Chocolate Sugar Cookies with Peanut Butter Frosting

Chocolate Cookies w/PB Frosting
These cookies were soft, chewy, and the perfect combo of chocolate and peanut butter flavors.  We really enjoyed these here.  They're supposed to be flattened before baking, but I forgot to, so I used the bottom of a juice glass to flatten them as soon as they came out of the oven, and it was perfect that way; the cookies didn't stick like raw dough would have. 

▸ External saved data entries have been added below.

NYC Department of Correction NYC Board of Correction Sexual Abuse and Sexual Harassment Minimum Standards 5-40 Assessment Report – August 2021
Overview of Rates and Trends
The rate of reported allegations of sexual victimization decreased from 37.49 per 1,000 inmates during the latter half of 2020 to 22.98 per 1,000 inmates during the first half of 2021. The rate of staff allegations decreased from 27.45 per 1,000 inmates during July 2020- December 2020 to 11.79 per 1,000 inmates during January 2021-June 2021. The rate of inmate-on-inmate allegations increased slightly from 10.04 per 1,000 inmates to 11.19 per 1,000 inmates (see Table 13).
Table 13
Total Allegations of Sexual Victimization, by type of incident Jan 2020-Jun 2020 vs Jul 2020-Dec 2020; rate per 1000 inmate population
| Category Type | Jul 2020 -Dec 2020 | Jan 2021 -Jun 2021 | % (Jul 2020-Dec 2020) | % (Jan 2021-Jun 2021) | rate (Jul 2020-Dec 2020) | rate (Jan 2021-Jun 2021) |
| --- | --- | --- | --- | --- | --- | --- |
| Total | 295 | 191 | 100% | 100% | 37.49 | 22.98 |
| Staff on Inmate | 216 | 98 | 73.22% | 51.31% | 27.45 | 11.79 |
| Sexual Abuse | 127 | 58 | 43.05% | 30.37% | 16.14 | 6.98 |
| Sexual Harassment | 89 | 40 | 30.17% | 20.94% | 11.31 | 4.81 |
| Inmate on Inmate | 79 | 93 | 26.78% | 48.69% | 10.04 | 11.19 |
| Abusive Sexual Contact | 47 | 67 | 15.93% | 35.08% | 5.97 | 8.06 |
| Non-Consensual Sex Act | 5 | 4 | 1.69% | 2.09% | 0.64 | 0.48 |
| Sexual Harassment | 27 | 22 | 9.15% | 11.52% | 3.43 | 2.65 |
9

Chocolate Sugar Cookies with Peanut Butter Frosting
adapted from Cooking Classy
makes about 2 dozen

2 cups all-purpose flour
1/2 cup cocoa powder
1/2 tsp baking powder
1/4 tsp baking soda
1/2 tsp salt
1/2 cup granulated sugar
1/2 cup light brown sugar
9 Tbsp butter, softened (1 stick + 1 Tbsp)
2 Tbsp sour cream
1 large egg
1 large egg yolk
1/2 Tbsp vanilla extract
1 Recipe Peanut Butter Frosting, recipe follows
Chocolate Nonpareils (optional)
Peanut Butter Frosting:
1/2 cup creamy peanut butter
3 Tbsp butter, softened
1/2 tsp vanilla extract
1/8 tsp salt
1 1/2 cups powdered sugar
3 - 4 Tbsp milk
1.  Preheat oven to 350 degrees. In a mixing bowl, whisk together, flour, cocoa, baking powder, baking soda and salt, set aside. In the bowl of an electric mixer, mix together granulated sugar, brown sugar, butter and sour cream until light and fluffy; about 3-4 minutes. Stir in egg, egg yolk and vanilla. Slowly add in dry ingredients and mix until incorporated (dough will be thick).

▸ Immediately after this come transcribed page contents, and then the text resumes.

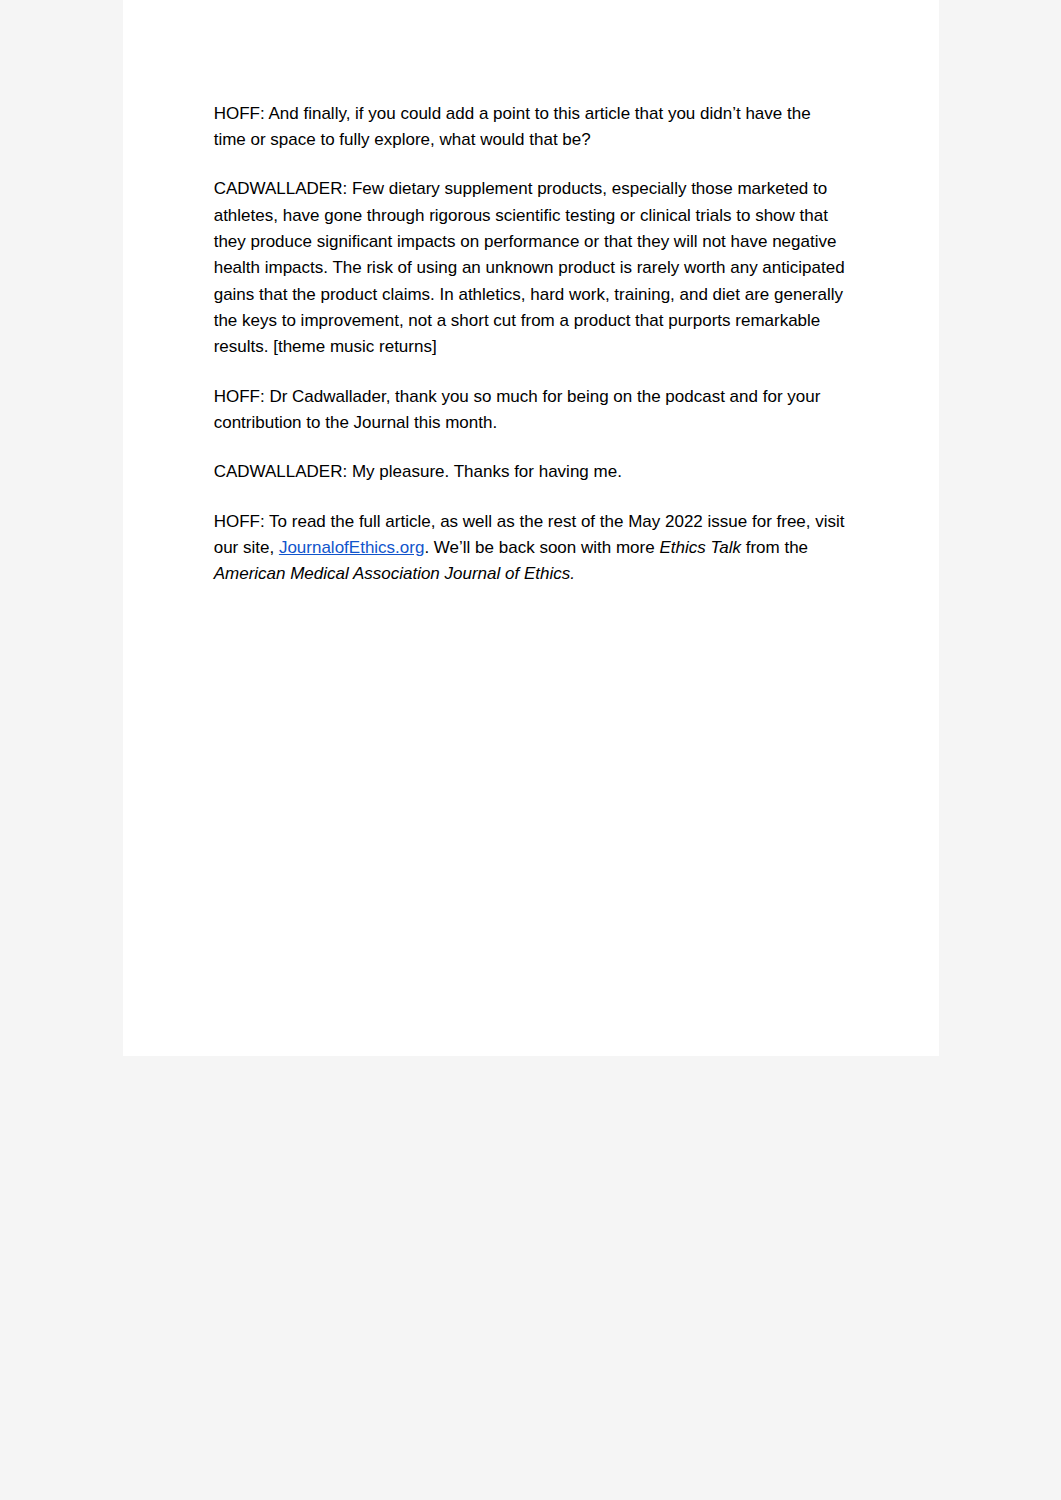HOFF: And finally, if you could add a point to this article that you didn’t have the time or space to fully explore, what would that be?
CADWALLADER: Few dietary supplement products, especially those marketed to athletes, have gone through rigorous scientific testing or clinical trials to show that they produce significant impacts on performance or that they will not have negative health impacts. The risk of using an unknown product is rarely worth any anticipated gains that the product claims. In athletics, hard work, training, and diet are generally the keys to improvement, not a short cut from a product that purports remarkable results. [theme music returns]
HOFF: Dr Cadwallader, thank you so much for being on the podcast and for your contribution to the Journal this month.
CADWALLADER: My pleasure. Thanks for having me.
HOFF: To read the full article, as well as the rest of the May 2022 issue for free, visit our site, JournalofEthics.org. We’ll be back soon with more Ethics Talk from the American Medical Association Journal of Ethics.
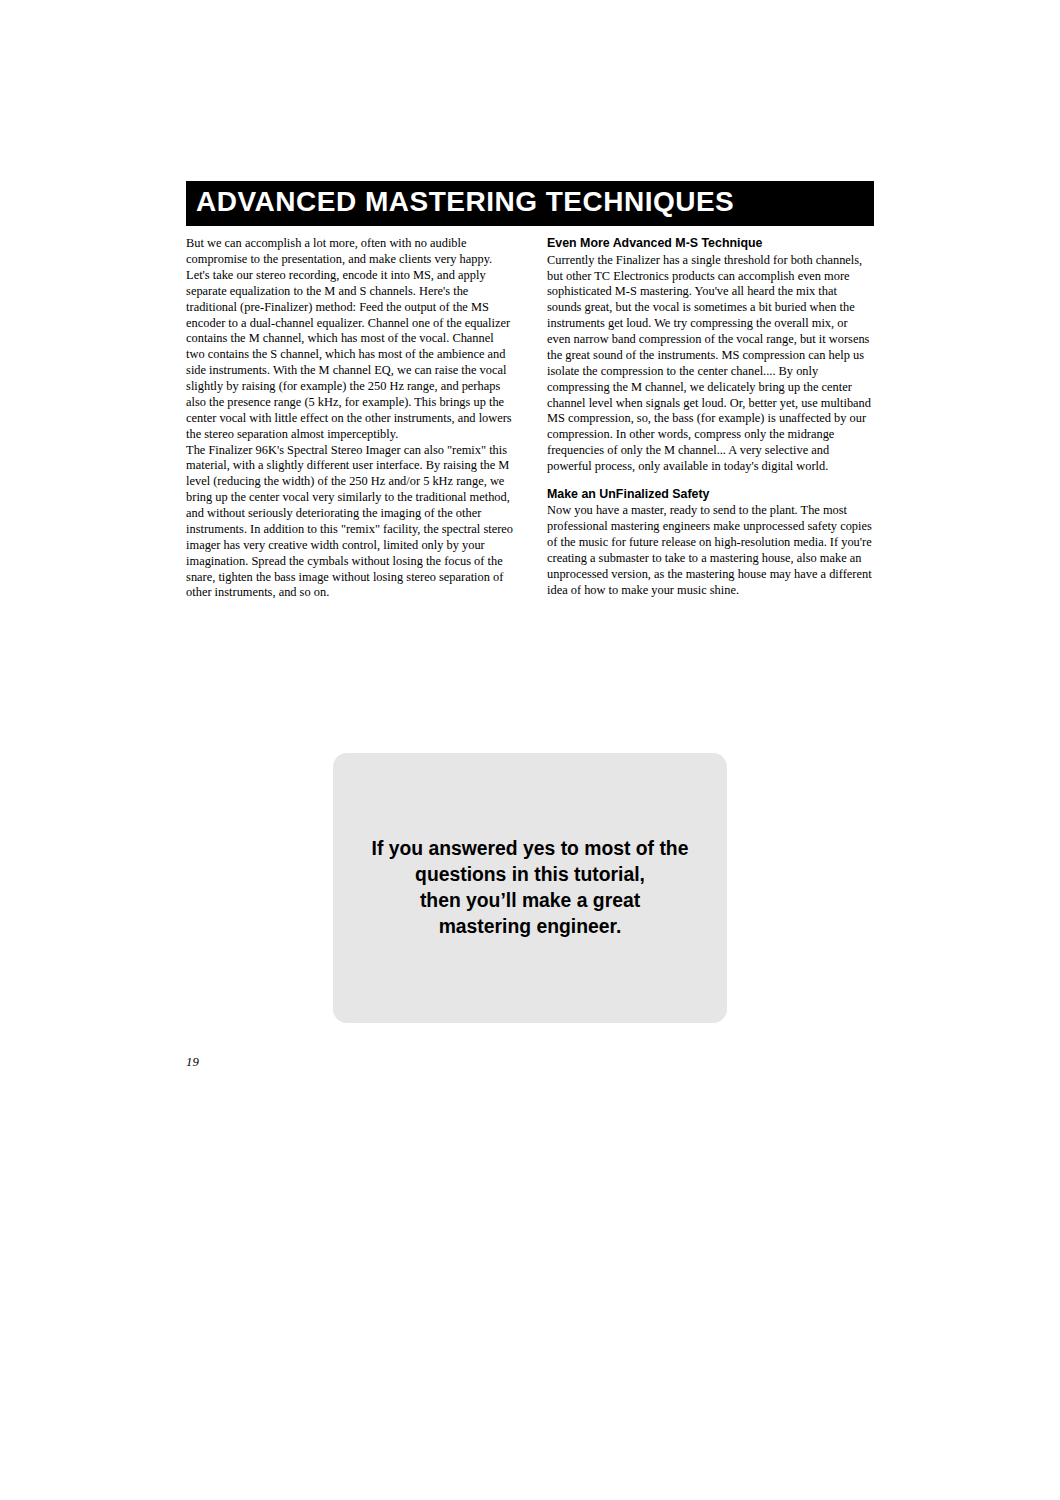ADVANCED MASTERING TECHNIQUES
But we can accomplish a lot more, often with no audible compromise to the presentation, and make clients very happy. Let's take our stereo recording, encode it into MS, and apply separate equalization to the M and S channels. Here's the traditional (pre-Finalizer) method: Feed the output of the MS encoder to a dual-channel equalizer. Channel one of the equalizer contains the M channel, which has most of the vocal. Channel two contains the S channel, which has most of the ambience and side instruments. With the M channel EQ, we can raise the vocal slightly by raising (for example) the 250 Hz range, and perhaps also the presence range (5 kHz, for example). This brings up the center vocal with little effect on the other instruments, and lowers the stereo separation almost imperceptibly.
The Finalizer 96K's Spectral Stereo Imager can also "remix" this material, with a slightly different user interface. By raising the M level (reducing the width) of the 250 Hz and/or 5 kHz range, we bring up the center vocal very similarly to the traditional method, and without seriously deteriorating the imaging of the other instruments. In addition to this "remix" facility, the spectral stereo imager has very creative width control, limited only by your imagination. Spread the cymbals without losing the focus of the snare, tighten the bass image without losing stereo separation of other instruments, and so on.
Even More Advanced M-S Technique
Currently the Finalizer has a single threshold for both channels, but other TC Electronics products can accomplish even more sophisticated M-S mastering. You've all heard the mix that sounds great, but the vocal is sometimes a bit buried when the instruments get loud. We try compressing the overall mix, or even narrow band compression of the vocal range, but it worsens the great sound of the instruments. MS compression can help us isolate the compression to the center chanel.... By only compressing the M channel, we delicately bring up the center channel level when signals get loud. Or, better yet, use multiband MS compression, so, the bass (for example) is unaffected by our compression. In other words, compress only the midrange frequencies of only the M channel... A very selective and powerful process, only available in today's digital world.
Make an UnFinalized Safety
Now you have a master, ready to send to the plant. The most professional mastering engineers make unprocessed safety copies of the music for future release on high-resolution media. If you're creating a submaster to take to a mastering house, also make an unprocessed version, as the mastering house may have a different idea of how to make your music shine.
If you answered yes to most of the questions in this tutorial,
then you’ll make a great mastering engineer.
19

2.  Scoop dough out 2 tablespoons at a time (using cookie scoop).  Place balls onto greased cookie sheets and evenly flatten to about 1/2 inch thick using your hands (OR you can flatten lightly after baking, which is what I did). Bake in preheated oven 8 - 10 minutes. Allow to cool completely before frosting. Frost with Peanut Butter Frosting and top with Chocolate Nonpareil Sprinkles if desired.
Peanut Butter Frosting
1.  In a large mixing bowl, using an electric mixer or stand mixer, whip together peanut butter, butter, vanilla and salt until smooth. Stir in powdered sugar and milk (begin with 3 Tbsp then add 1 additional Tbsp milk later if desired), and blend until smooth and fluffy.  If frosting is crumbling or not coming together, add more milk and mix until it does.  (Some reviewers on the original recipe said the frosting was too thick, like cookie dough, but that problem is easily remedied by adding more liquid (milk) and mixing more.  I had no problems, BTW.)